Monday, October 4, 2004

Burned by Downloads

Ooh, I just love that poetic justice. A large number of people that I know are discovering the joys of spyware, adware, trojan horses and the like. These are pieces of software or cookies that are unknowingly downloaded to a person's computer. Sometimes they come from visiting certain web sites, sometimes they piggy-back on other seemingly-legitimate (including freeware) and sometimes they piggy-back on illegitimate software/music/video downloads.

This software has different uses. Sometimes it triggers advertising popups straight from your hard drive at random times. Sometimes it tracks historical info on your computer and reports it to a third-party site later without your permission. Sometimes it brings down your entire computer like a virus would.

Microsoft Monitor is a site that I visit regularly. They are a professional consulting firm and this particular blog reports regularly about all aspects of Microsoft business. This link has an interesting article describing how some grade-schoolers have had some havoc apparently because of seemingly-innocent downloads the children have been making.

I know one or two people that no longer download illegitimate music because of the apparent risk of downloading this kind of stuff. I know my sister accidentally downloaded adware a few months ago while downloading some other legitimate freeware. "If it sounds too good to be true, it probably is." "There ain't no such thing as a free lunch."

I do not download music or movies onto my computer to burn so I love this poetic justice - the burners are getting burned.

Disclaimer: It's not a guaranteed problem, so feel free to download "free" stuff at your own risk. Adaware can help clean these things up. And if you disagree and think it's fine to download music or whatnot then go right ahead, don't let me stop you.

5 comments:

Aleah said...

It's not just downloads that cause stupid viruses. See, I discovered that just by looking up some lyrics on a nice little website. I ended up having something like 686 viruses or maybe it was 6 868, I don't remember. All I have to say is thank goodness my dad works with computers!

Mike said...

There's plenty of free anti-spyware and adware stuff on the net.

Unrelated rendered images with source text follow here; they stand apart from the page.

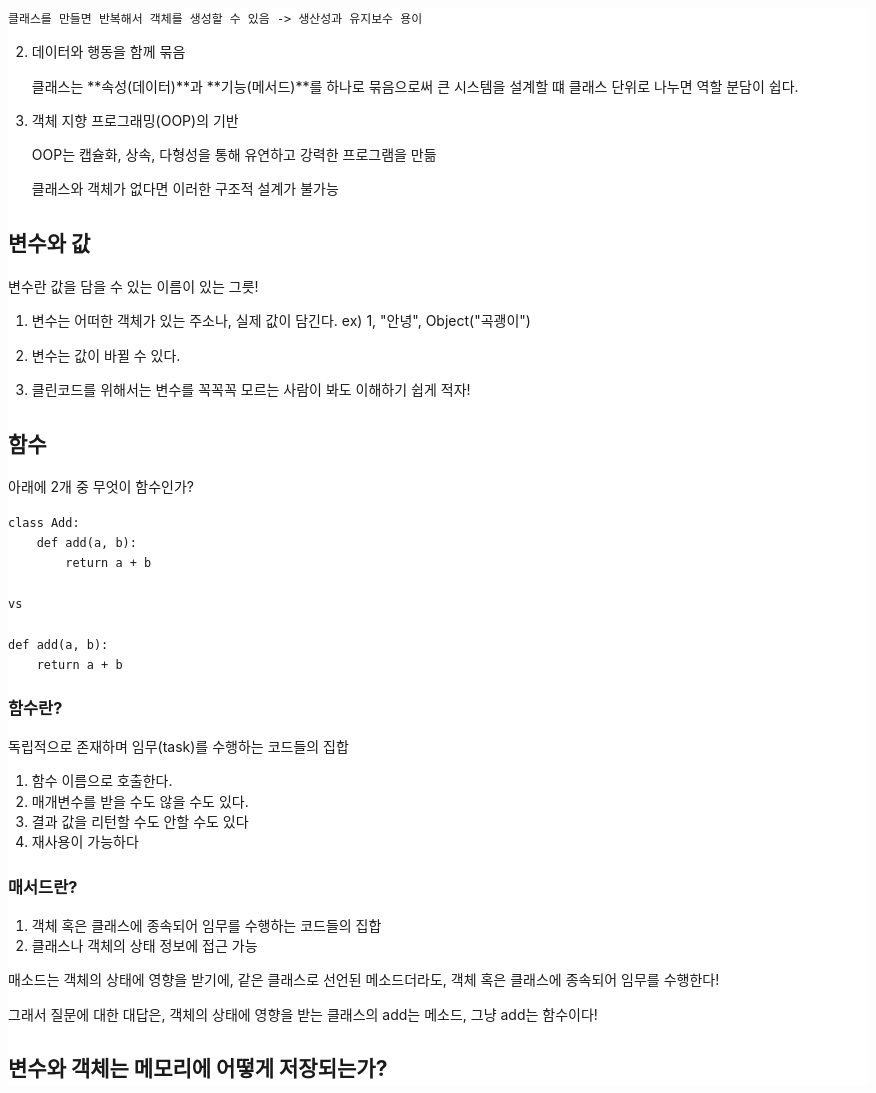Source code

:     클래스를 만들면 반복해서 객체를 생성할 수 있음 -> 생산성과 유지보수 용이

2. 데이터와 행동을 함께 묶음

    클래스는 **속성(데이터)**과 **기능(메서드)**를 하나로 묶음으로써 큰 시스템을 설계할 떄 클래스 단위로 나누면 역할 분담이 쉽다.

3. 객체 지향 프로그래밍(OOP)의 기반

    OOP는 캡슐화, 상속, 다형성을 통해 유연하고 강력한 프로그램을 만듦

    클래스와 객체가 없다면 이러한 구조적 설계가 불가능

## 변수와 값

변수란 값을 담을 수 있는 이름이 있는 그릇!

1. 변수는 어떠한 객체가 있는 주소나, 실제 값이 담긴다. ex) 1, "안녕", Object("곡괭이")

2. 변수는 값이 바뀔 수 있다.

3. 클린코드를 위해서는 변수를 꼭꼭꼭 모르는 사람이 봐도 이해하기 쉽게 적자!


## 함수

아래에 2개 중 무엇이 함수인가?

```
class Add:
    def add(a, b):
        return a + b

vs

def add(a, b):
    return a + b
```

### 함수란?

독립적으로 존재하며 임무(task)를 수행하는 코드들의 집합

1. 함수 이름으로 호출한다.
2. 매개변수를 받을 수도 않을 수도 있다.
3. 결과 값을 리턴할 수도 안할 수도 있다
4. 재사용이 가능하다

### 매서드란?

1. 객체 혹은 클래스에 종속되어 임무를 수행하는 코드들의 집합
2. 클래스나 객체의 상태 정보에 접근 가능

매소드는 객체의 상태에 영향을 받기에, 같은 클래스로 선언된 메소드더라도, 객체 혹은 클래스에 종속되어 임무를 수행한다!

그래서 질문에 대한 대답은, 객체의 상태에 영향을 받는 클래스의 add는 메소드, 그냥 add는 함수이다!

## 변수와 객체는 메모리에 어떻게 저장되는가?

Comes with the territory. Definately worth it.

Jamie A. Grant said...

It may come with the territory but it seems to me that this is news to many people. It's certainly a new danger that I only learned about within the past six months or so.

And I think that Abe would disagree that it's oh-so-easy to deal with.

Mike said...

Nah, the funniest thing is that Sherman Networks is screaming about Kazaalite, the hacked program that removes all the spyware from Kazaa. Copyright violation, you see.

Abe said...

Stupid downloading...stupid computers...oh wait, stupid me! Yeah, I guess it was too good to be true, but on the plus side I saved myself from renting about 15 movies and buying about 20 CDs. However, when the viruses make it a pain to do legal things like word processing, surfing the internet and playing legally owned games, it quickly becomes not so worth it. The thing that really screwed me was that it was some of the programs I downloaded to make downloading safe that had piggy-backers.